(QUOTED PASSAGE):
The goal is to do the double integral of that function over dy1 and dz1 and then the next step is to do the triple integral of the result(double integration result) over dx,dy and dz. I tried these in several ways but it looks like Matlab is unable to to this integration. Any suggestion?

I just want to clarify again. The integration order can not be changed. The integration order should be dy1 dz1 and then dx dy dz. That means first I need to do the double integral (dy1 dz1) of that function and then I need to do the triple integral (dx dy dz) of that double integral result.

I have tried this in MATLAB by using integral2 and integral3 function but nothing works. The 5D integration needs to be solved numerically without changing the integration order.

I have tried this in mathmetica and found out the double integral (dy1 dz1) does not have any closed form solution.

My 3rd step is to try this 5D integral by using integral 2 and then cumetrapze for the triple integral. I can do the first double integral by integral2 function if I define x, y and z as matrix/vectors. I know the limits of x,y and z. So, I can make materices of x, y and z. Then integral2 will retun a results containing scaler numbers. But the problem is now, how I can do the triple integral of this results using cumtrapze. As my double integral answer only contains numbers. How I can convert this number in any form of equation and do the integral with respect to x, y and z. Do I need to write my own integration routine?

Any idea or suggestions?

(COLLECTED DATA):
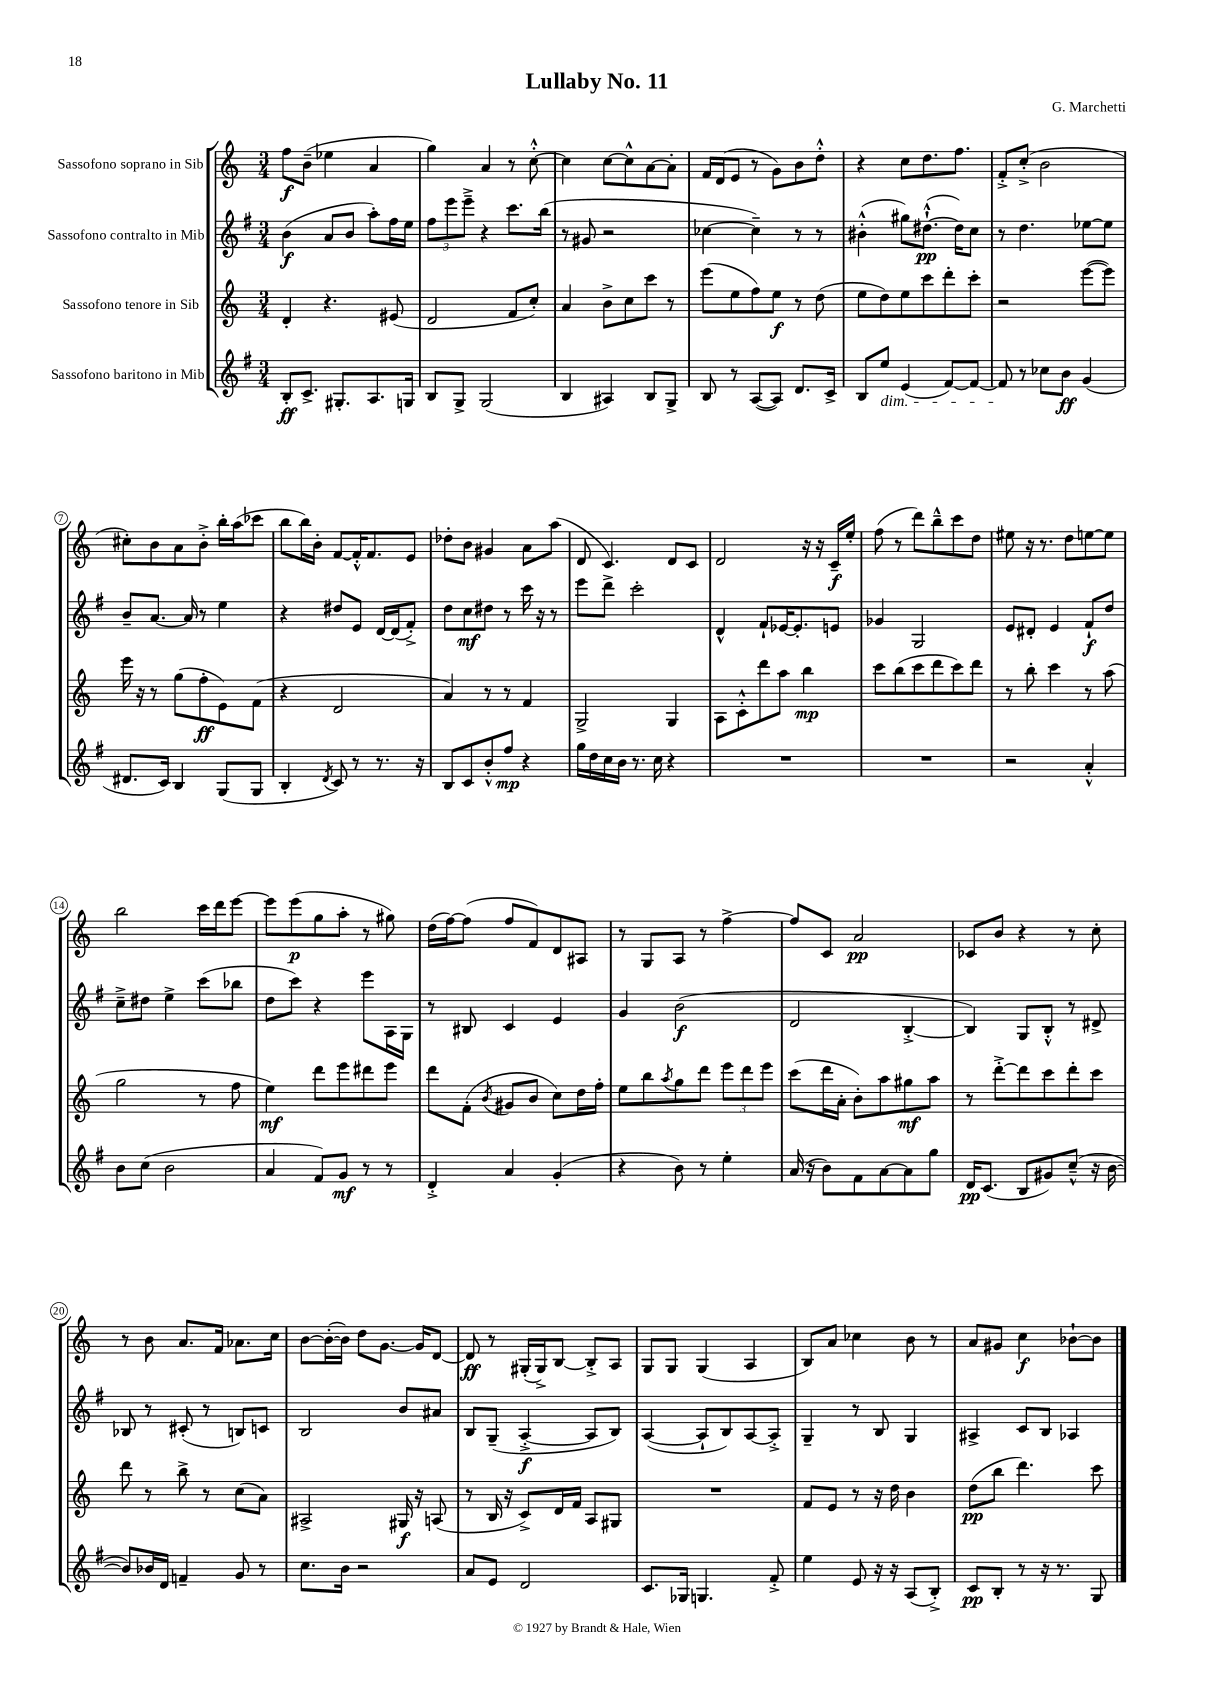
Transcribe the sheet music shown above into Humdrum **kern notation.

(WHAT TO DO):
a – In the forum post about 5D integration in MATLAB, which two MATLAB functions were tried without success?
b – Translate this sentence from the forum post about 5D integration into Spanish: "The integration order can not be changed."

(ANSWERS PROVIDED):
a – integral2 and integral3

b – El orden de integración no se puede cambiar.